Lettre d’outre-tombe



D’Otto à Manu

Mein lieber Manu,

Félicitations mon ami. En politique, il faut accorder plus de calculs à la stratégie qu’aux idées. Je ne t’apprends rien. Tout a commencé pour toi en 2016. Face aux guéguerres internes des partis de droite comme de gauche, aux scandales multipliés de corruption, d’utilisation du pouvoir à des fins personnelles morales ou financières, de la montée des extrémistes de droite nationalistes aux idées fascisantes, tu as créé à partir de tes initiales (même le Grand Charles avec qui j’en parlais hier n’aurait osé le faire) tu as créé non pas un parti mais un mouvement : En Marche ! Habile et prudent, tu as volontairement omis de préciser si c’était En Marche Avant ou En Marche Arrière !

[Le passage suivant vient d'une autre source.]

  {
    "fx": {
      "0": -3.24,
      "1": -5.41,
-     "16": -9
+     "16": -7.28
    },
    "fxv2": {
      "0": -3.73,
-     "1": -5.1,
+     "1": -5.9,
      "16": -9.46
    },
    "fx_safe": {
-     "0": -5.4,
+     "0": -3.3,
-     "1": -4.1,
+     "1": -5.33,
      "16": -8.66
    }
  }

A propos d’arrière, tu n’ignores pas que je suis le premier au monde à avoir mis en place, en 1889, un système de retraite par répartition en Allemagne, ou plutôt en Prusse à l’époque. Ce qui pouvait ressembler à une mesure sociale, n’était en fait qu’un écran de fumée pour anéantir un mouvement ouvrier grandissant. C’est donc avec un délicieux cynisme que j’ai fixé l’âge de départ à la retraite à 65 ans, m’assurant ainsi que cette réforme ne me coûterait rien ou pas grand-chose puisque l’âge moyen de mortalité d’un ouvrier ne l’atteignait qu’à de très rares exceptions.

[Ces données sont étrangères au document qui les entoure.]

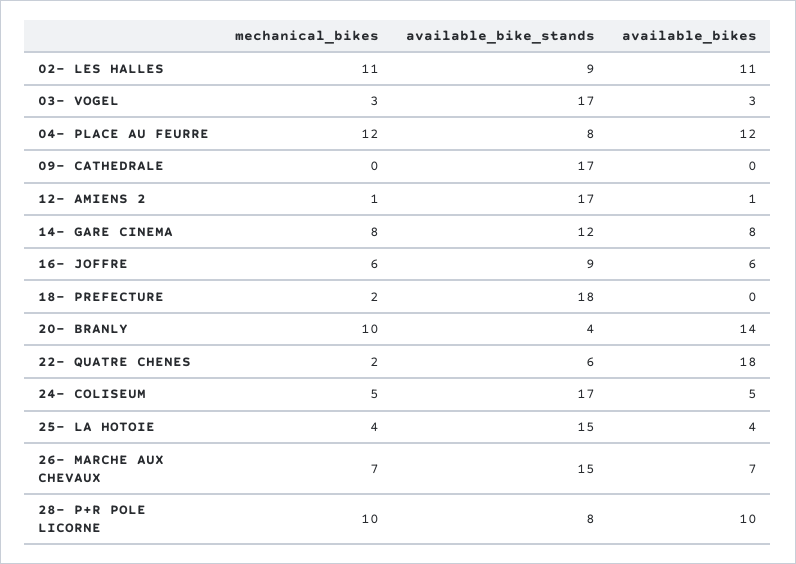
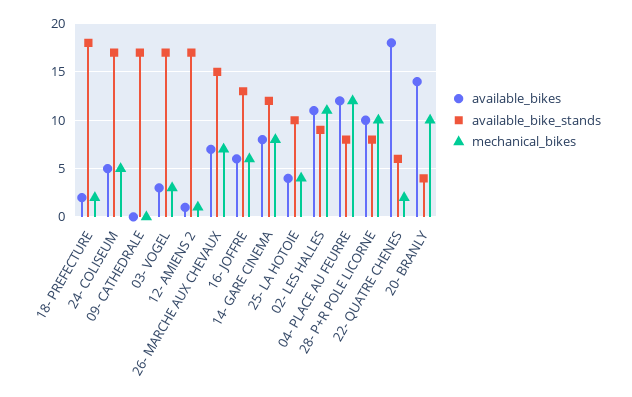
  {
    "mechanical_bikes": {
      "02- LES HALLES": 11,
      "03- VOGEL": 3,
      "04- PLACE AU FEURRE": 12,
      "09- CATHEDRALE": 0,
      "12- AMIENS 2": 1,
      "14- GARE CINEMA": 8,
      "16- JOFFRE": 6,
      "18- PREFECTURE": 2,
      "20- BRANLY": 10,
      "22- QUATRE CHENES": 2,
      "24- COLISEUM": 5,
      "25- LA HOTOIE": 4,
      "26- MARCHE AUX CHEVAUX": 7,
      "28- P+R POLE LICORNE": 10
    },
    "available_bike_stands": {
      "02- LES HALLES": 9,
      "03- VOGEL": 17,
      "04- PLACE AU FEURRE": 8,
      "09- CATHEDRALE": 17,
      "12- AMIENS 2": 17,
      "14- GARE CINEMA": 12,
-     "16- JOFFRE": 9,
+     "16- JOFFRE": 13,
      "18- PREFECTURE": 18,
      "20- BRANLY": 4,
      "22- QUATRE CHENES": 6,
      "24- COLISEUM": 17,
-     "25- LA HOTOIE": 15,
+     "25- LA HOTOIE": 10,
      "26- MARCHE AUX CHEVAUX": 15,
      "28- P+R POLE LICORNE": 8
    },
    "available_bikes": {
      "02- LES HALLES": 11,
      "03- VOGEL": 3,
      "04- PLACE AU FEURRE": 12,
      "09- CATHEDRALE": 0,
      "12- AMIENS 2": 1,
      "14- GARE CINEMA": 8,
      "16- JOFFRE": 6,
-     "18- PREFECTURE": 0,
+     "18- PREFECTURE": 2,
      "20- BRANLY": 14,
      "22- QUATRE CHENES": 18,
      "24- COLISEUM": 5,
      "25- LA HOTOIE": 4,
      "26- MARCHE AUX CHEVAUX": 7,
      "28- P+R POLE LICORNE": 10
    }
  }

Dans le même esprit, mein lieber Manu, après avoir dû souffrir des avancées mises en place notamment par le Conseil National de la Résistance à la sortie de la seconde guerre mondiale puis à partir du 1er avril 1983 avec l’âge de la retraite fixé à 60 ans, la France revient enfin à une position « plus responsable » en reculant l’âge de départ à 64 ans... qui est l’âge moyen de départ en « bonne santé ». Et tant mieux pour ton économie grâce à celles et ceux qui ne seront pas en « bonne santé » et qui auront la bonne idée de nous rejoindre rapidement outre-tombe.

Je te félicite encore et je te demande, mein lieber Manu, de m’accorder l’honneur de te considérer comme mon fils spirituel.

Enfin, je ne doute pas que tu auras l’élégance, quand l’âge de 64 ans sera venu pour toi, de me rejoindre à toutes fins de ne pas grever les caisses de retraite par ton régime spécial de Président de la République.

Léon De Ryel, sous la dictée d’Otto Von Bismarck.